# Information provided:
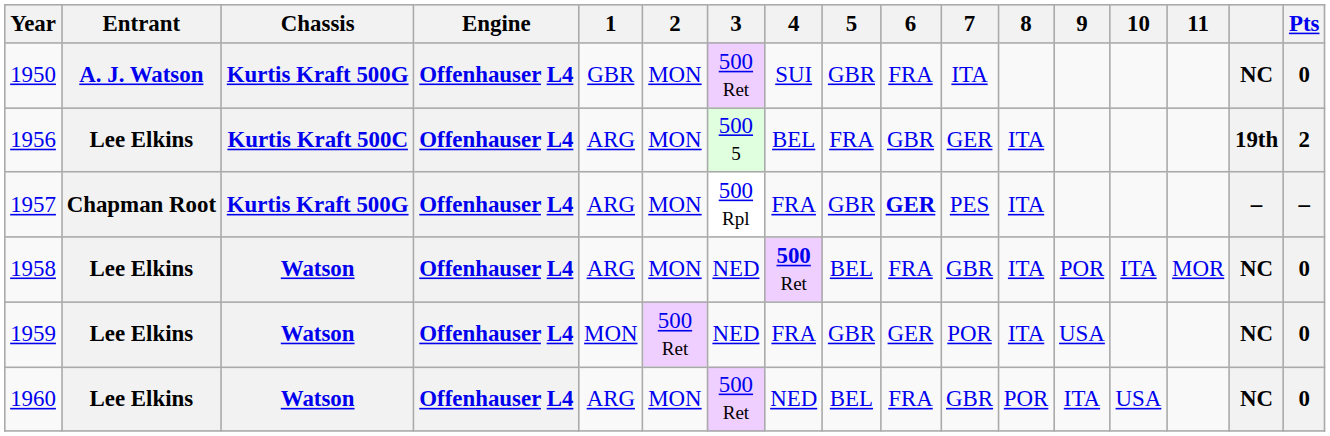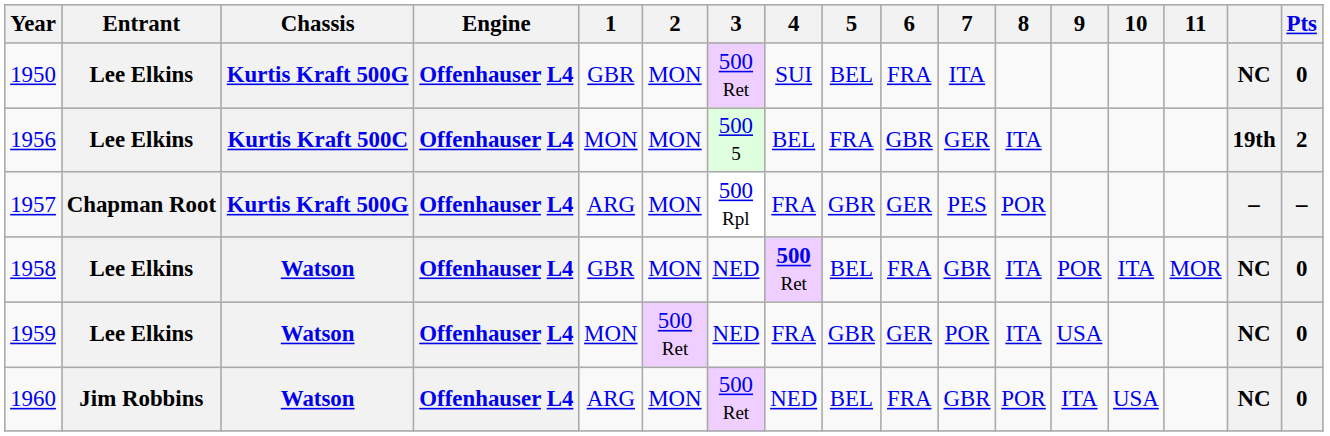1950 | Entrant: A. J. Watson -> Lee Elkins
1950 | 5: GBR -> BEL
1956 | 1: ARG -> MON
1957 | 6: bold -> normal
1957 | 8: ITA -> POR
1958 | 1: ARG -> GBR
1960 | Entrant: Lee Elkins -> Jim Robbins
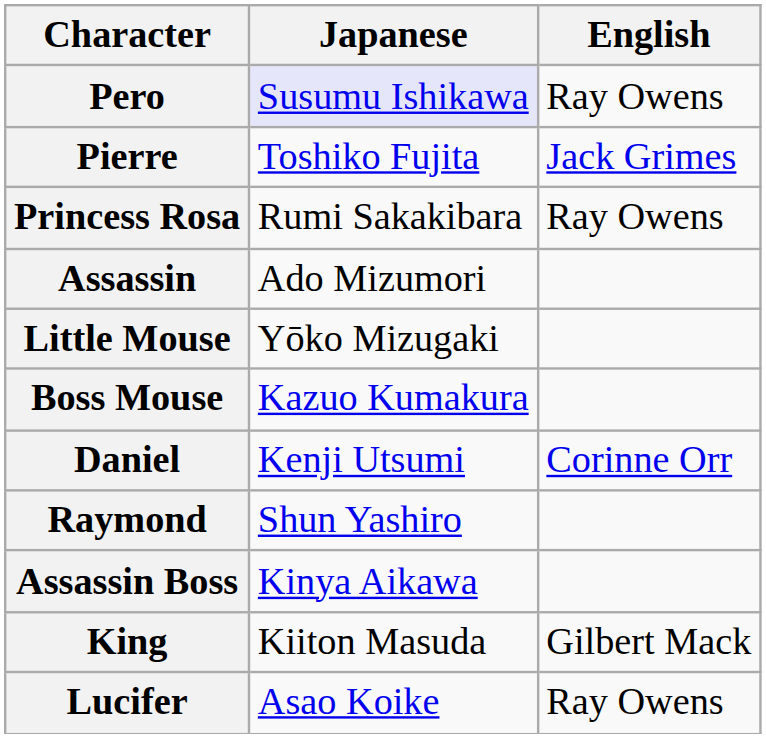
--
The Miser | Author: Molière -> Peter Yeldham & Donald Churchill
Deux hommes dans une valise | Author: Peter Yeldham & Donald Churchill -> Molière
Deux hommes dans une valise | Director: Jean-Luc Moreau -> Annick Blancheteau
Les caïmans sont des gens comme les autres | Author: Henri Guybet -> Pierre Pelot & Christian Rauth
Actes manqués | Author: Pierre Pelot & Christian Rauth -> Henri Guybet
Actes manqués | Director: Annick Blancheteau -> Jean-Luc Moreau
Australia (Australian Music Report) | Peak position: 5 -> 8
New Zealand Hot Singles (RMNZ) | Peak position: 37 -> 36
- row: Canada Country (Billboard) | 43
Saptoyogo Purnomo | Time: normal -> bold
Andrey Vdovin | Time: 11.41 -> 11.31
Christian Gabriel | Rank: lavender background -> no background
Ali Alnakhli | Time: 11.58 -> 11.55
* * *
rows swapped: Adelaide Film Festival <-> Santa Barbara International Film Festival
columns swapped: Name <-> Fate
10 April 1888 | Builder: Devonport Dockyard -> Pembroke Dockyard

# Work to complete:
Begin at the line that has "1950 | Entrant: A. J. Watson -> Lee Elkins" and stop after the line that has "1960 | Entrant: Lee Elkins -> Jim Robbins". Rewrite those records with "Entrant" changed to "Team" and all else left as it is, omitting the pictures.

# Output for this exercise:
1950 | Team: A. J. Watson -> Lee Elkins
1950 | 5: GBR -> BEL
1956 | 1: ARG -> MON
1957 | 6: bold -> normal
1957 | 8: ITA -> POR
1958 | 1: ARG -> GBR
1960 | Team: Lee Elkins -> Jim Robbins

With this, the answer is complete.